Webb Space Telescope with DuPont Kapton® Polyimide Film Sunshield to Start Work

A month following it’s Christmas Day 2021 launch, the James Webb Space Telescope (JWST) is in the final phase of its preparations to uncover the mysteries of the universe.

It has successfully travelled the nearly one million miles—at 750 miles an hour—to reach its mission orbiting point. Flight engineers have also deployed the 18 gold-coated mirror segments that will help the telescope’s infrared camera capture pictures of the very first stars in the universe and allow scientists to study the atmospheres of planets orbiting stars outside of our solar system to determine whether they are habitable or inhabited.

Another successful step completed was the unfolding of the five-layered Kapton® polyimide film sunshield that will protect the telescope from the light and heat of the Sun, Earth and Moon. Folded origami-style into the mission payload, each sheet of Kapton® film is about as big as a tennis court and as thin as a human hair.

The sunshield is coated with reflective metal, providing protection on the order of more than SPF 1 million. Together, the five Kapton® layers of the sunshield will reduce exposure to the Sun from over 200 kilowatts of solar energy to a fraction of a watt.
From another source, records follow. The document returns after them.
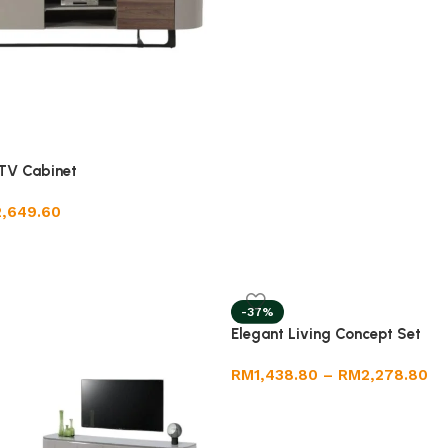
TV Cabinet
2,649.60
-37%
Elegant Living Concept Set
RM
1,438.80
–
RM
2,278.80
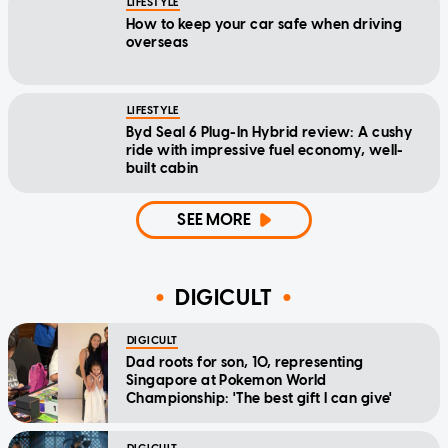
LIFESTYLE
How to keep your car safe when driving
overseas
LIFESTYLE
Byd Seal 6 Plug-In Hybrid review: A cushy
ride with impressive fuel economy, well-
built cabin
SEE MORE
DIGICULT
DIGICULT
Dad roots for son, 10, representing
Singapore at Pokemon World
Championship: 'The best gift I can give'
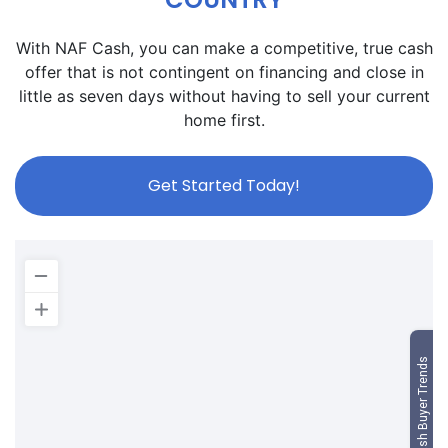
With NAF Cash, you can make a competitive, true cash
offer that is not contingent on financing and close in
little as seven days without having to sell your current
home first.
Get Started Today!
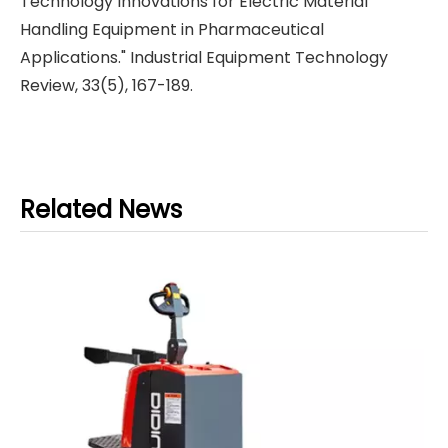
Technology Innovations for Electric Material
Handling Equipment in Pharmaceutical
Applications." Industrial Equipment Technology
Review, 33(5), 167-189.
Related News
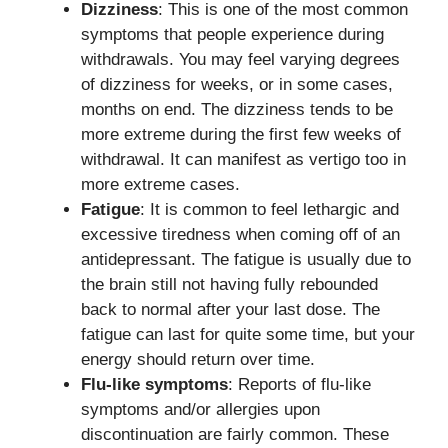
Dizziness
: This is one of the most common
symptoms that people experience during
withdrawals. You may feel varying degrees
of dizziness for weeks, or in some cases,
months on end. The dizziness tends to be
more extreme during the first few weeks of
withdrawal. It can manifest as vertigo too in
more extreme cases.
Fatigue
: It is common to feel lethargic and
excessive tiredness when coming off of an
antidepressant. The fatigue is usually due to
the brain still not having fully rebounded
back to normal after your last dose. The
fatigue can last for quite some time, but your
energy should return over time.
Flu-like symptoms
: Reports of flu-like
symptoms and/or allergies upon
discontinuation are fairly common. These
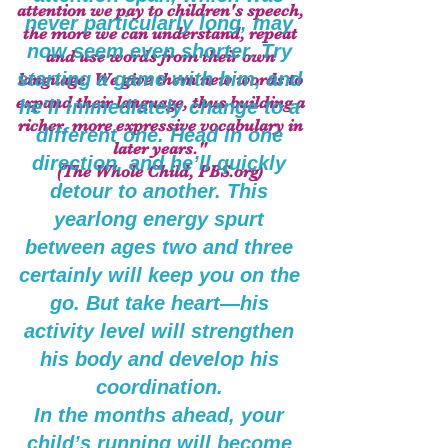
attention we pay to children's speech,
never particularly long, may
the more we can understand, repeat
now seem even shorter. Try
and use words from their own
starting a game with him, and
language. We give them new words to
expand their language, thus building a
he’ll immediately change to a
richer, more expressive vocabulary in
different one. Head in one
later years."
direction, and he’ll quickly
(The Whole Child, PBS.org)
detour to another. This
yearlong energy spurt
between ages two and three
certainly will keep you on the
go. But take heart—his
activity level will strengthen
his body and develop his
coordination.
In the months ahead, your
child’s running will become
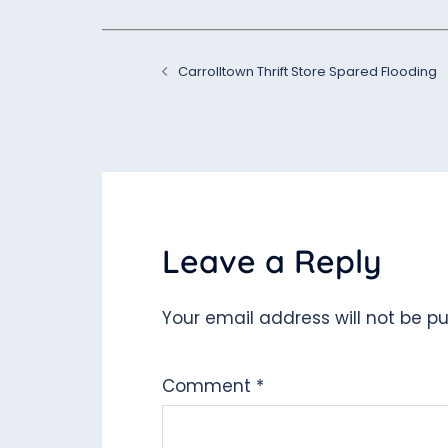
Post
Carrolltown Thrift Store Spared Flooding
navigation
Leave a Reply
Your email address will not be pu
Comment
*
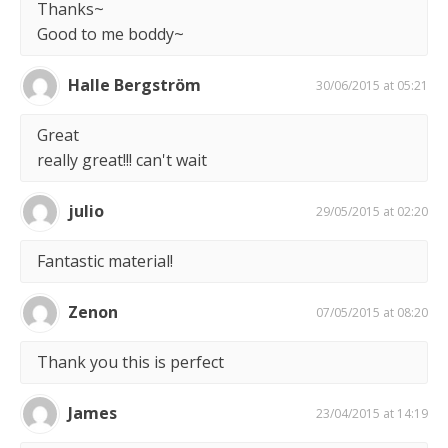
Thanks~
Good to me boddy~
Halle Bergström
30/06/2015 at 05:21
Great
really great!!! can't wait
julio
29/05/2015 at 02:20
Fantastic material!
Zenon
07/05/2015 at 08:20
Thank you this is perfect
James
23/04/2015 at 14:19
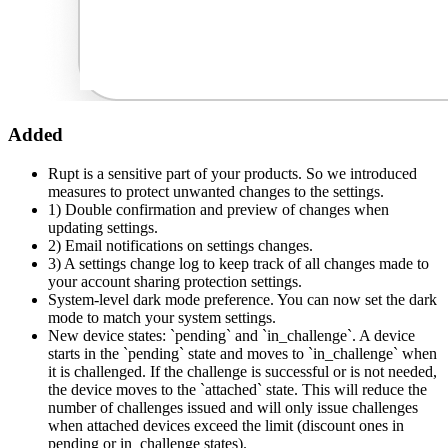
Added
Rupt is a sensitive part of your products. So we introduced
measures to protect unwanted changes to the settings.
1) Double confirmation and preview of changes when
updating settings.
2) Email notifications on settings changes.
3) A settings change log to keep track of all changes made to
your account sharing protection settings.
System-level dark mode preference. You can now set the dark
mode to match your system settings.
New device states: `pending` and `in_challenge`. A device
starts in the `pending` state and moves to `in_challenge` when
it is challenged. If the challenge is successful or is not needed,
the device moves to the `attached` state. This will reduce the
number of challenges issued and will only issue challenges
when attached devices exceed the limit (discount ones in
pending or in_challenge states).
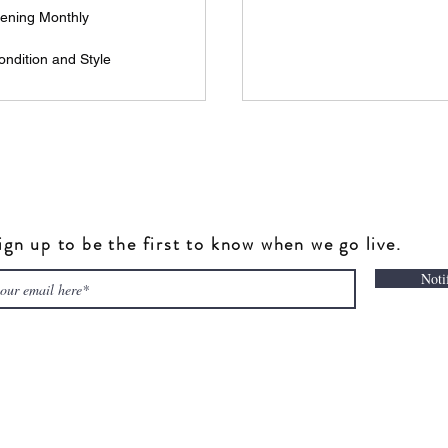
ening Monthly
ndition and Style
ign up to be the first to know when we go live.
Noti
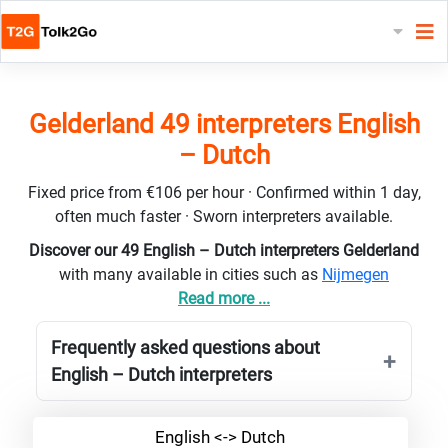
Gelderland 49 interpreters English
– Dutch
Fixed price from €106 per hour · Confirmed within 1 day,
often much faster · Sworn interpreters available.
Discover our 49 English – Dutch interpreters Gelderland
with many available in cities such as
Nijmegen
Read more ...
Frequently asked questions about
English – Dutch interpreters
English <-> Dutch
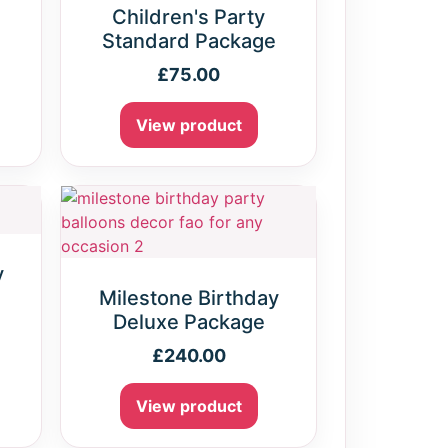
Children's Party
Standard Package
£
75.00
View product
y
e
Milestone Birthday
Deluxe Package
£
240.00
View product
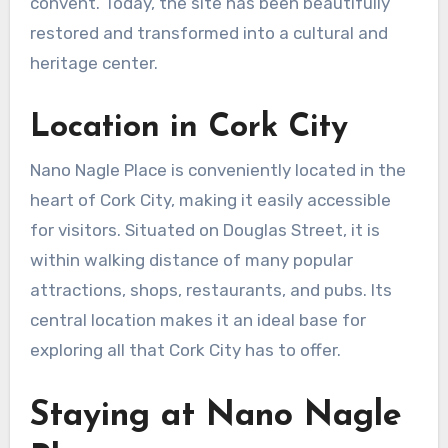
convent. Today, the site has been beautifully
restored and transformed into a cultural and
heritage center.
Location in Cork City
Nano Nagle Place is conveniently located in the
heart of Cork City, making it easily accessible
for visitors. Situated on Douglas Street, it is
within walking distance of many popular
attractions, shops, restaurants, and pubs. Its
central location makes it an ideal base for
exploring all that Cork City has to offer.
Staying at Nano Nagle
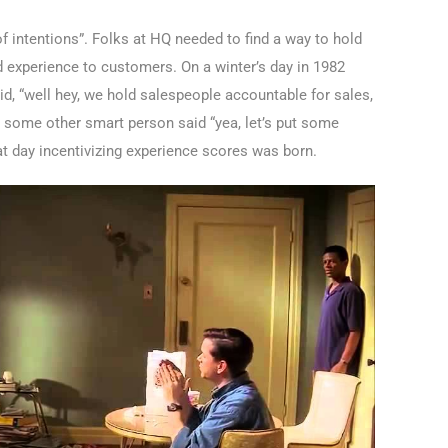
f intentions”. Folks at HQ needed to find a way to hold
d experience to customers. On a winter’s day in 1982
id, “well hey, we hold salespeople accountable for sales,
 some other smart person said “yea, let’s put some
hat day incentivizing experience scores was born.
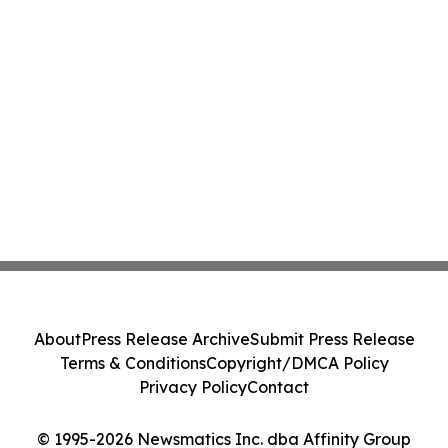
About
Press Release Archive
Submit Press Release
Terms & Conditions
Copyright/DMCA Policy
Privacy Policy
Contact
© 1995-2026 Newsmatics Inc. dba Affinity Group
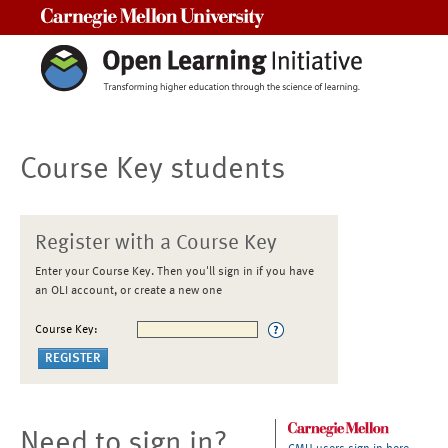
Carnegie Mellon University
Course Key students
Register with a Course Key
Enter your Course Key. Then you'll sign in if you have
an OLI account, or create a new one
Course Key:
Need to sign in?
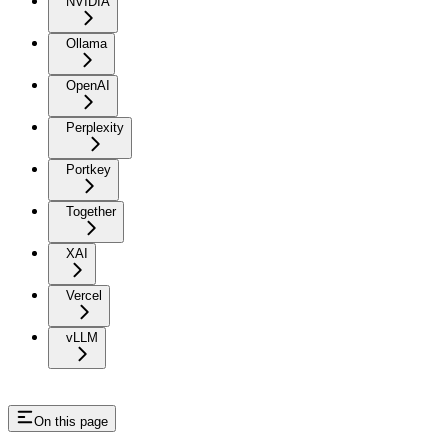
NVIDIA
Ollama
OpenAI
Perplexity
Portkey
Together
XAI
Vercel
vLLM
On this page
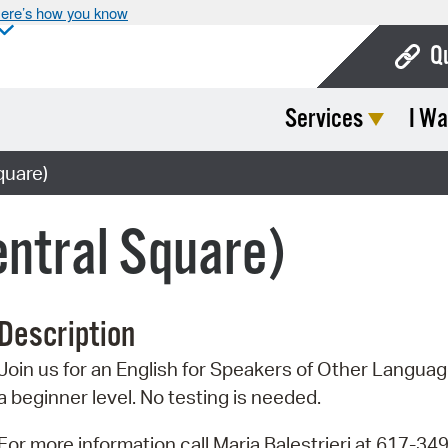
ere’s how you know
Q
Services
I Wa
Bo
Ca
quare)
Cit
ntral Square)
Con
De
Description
Fo
Join us for an English for Speakers of Other Language
Mu
a beginner level. No testing is needed.
Ope
For more information call Maria Balestrieri at 617-34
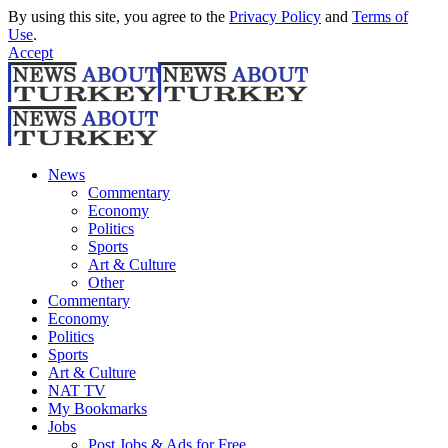
By using this site, you agree to the
Privacy Policy
and
Terms of
Use
.
Accept
News
Commentary
Economy
Politics
Sports
Art & Culture
Other
Commentary
Economy
Politics
Sports
Art & Culture
NAT TV
My Bookmarks
Jobs
Post Jobs & Ads for Free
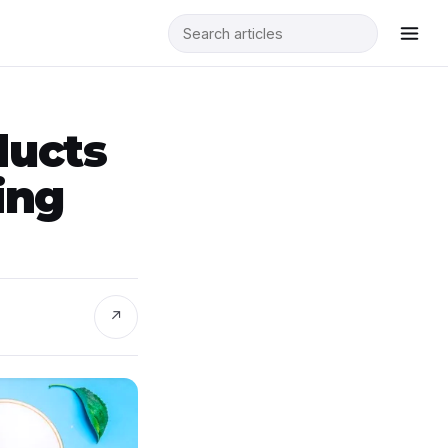
ducts
ing
↗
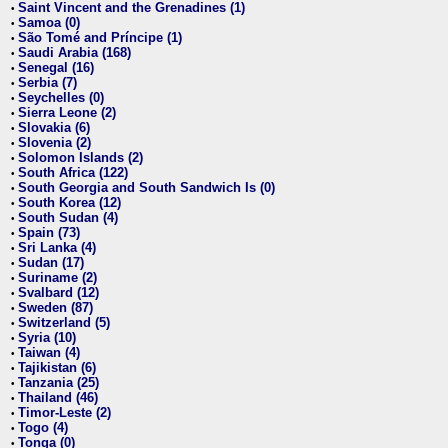
Saint Vincent and the Grenadines (1)
•
Samoa (0)
•
São Tomé and Príncipe (1)
•
Saudi Arabia (168)
•
Senegal (16)
•
Serbia (7)
•
Seychelles (0)
•
Sierra Leone (2)
•
Slovakia (6)
•
Slovenia (2)
•
Solomon Islands (2)
•
South Africa (122)
•
South Georgia and South Sandwich Is (0)
•
South Korea (12)
•
South Sudan (4)
•
Spain (73)
•
Sri Lanka (4)
•
Sudan (17)
•
Suriname (2)
•
Svalbard (12)
•
Sweden (87)
•
Switzerland (5)
•
Syria (10)
•
Taiwan (4)
•
Tajikistan (6)
•
Tanzania (25)
•
Thailand (46)
•
Timor-Leste (2)
•
Togo (4)
•
Tonga (0)
•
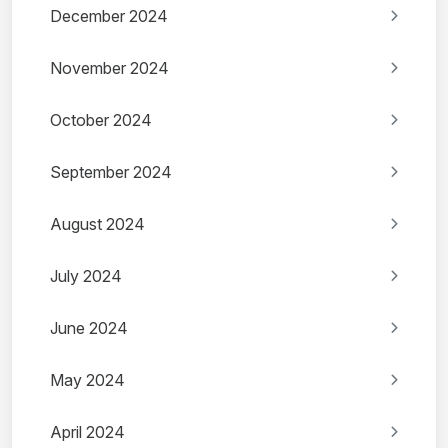
December 2024
November 2024
October 2024
September 2024
August 2024
July 2024
June 2024
May 2024
April 2024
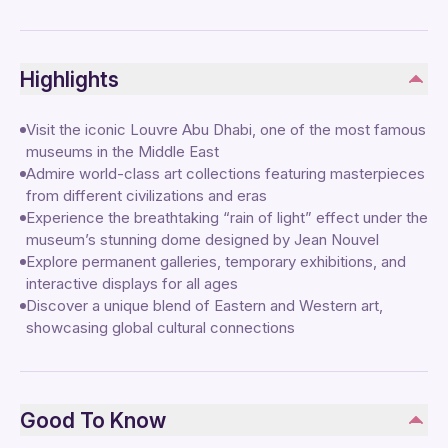
Highlights
Visit the iconic Louvre Abu Dhabi, one of the most famous
museums in the Middle East
Admire world-class art collections featuring masterpieces
from different civilizations and eras
Experience the breathtaking “rain of light” effect under the
museum’s stunning dome designed by Jean Nouvel
Explore permanent galleries, temporary exhibitions, and
interactive displays for all ages
Discover a unique blend of Eastern and Western art,
showcasing global cultural connections
Good To Know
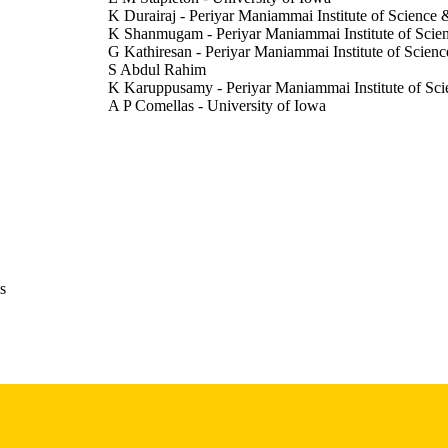
K Durairaj - Periyar Maniammai Institute of Science
K Shanmugam - Periyar Maniammai Institute of Scie
G Kathiresan - Periyar Maniammai Institute of Scien
S Abdul Rahim
K Karuppusamy - Periyar Maniammai Institute of Sc
A P Comellas - University of Iowa
E A Hoffman - University of Iowa
Abstract
E TYPE
American journal of respiratory and critical care medi
DETAILS
Vol.212(Supplement_1), aamag1625470
10.1093/ajrccm/aamag162.5470
DOI
s
1535-4970
ISSN
1535-4970
EISSN
Oxford University Press
LISHER
University of Iowa Environmental and Health Scienc
T NOTE
(NIH/NIEHS): 5P30 ES005605) Bowers Emphy
Origins of Cystic Fibrosis Airway Disease NI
For more details of how the Kapton® polyimide film sunshield works, watch this video https://youtube.com/watch?v=Ku9Lq3gSnLk&feature=share from NASA.

 

Mission officials say it will take an additional five months to cool the $10 billion telescope to operating temperature, modify the mirror alignment, and calibrate the instruments before JWST can start sending those amazing images back to earth this summer.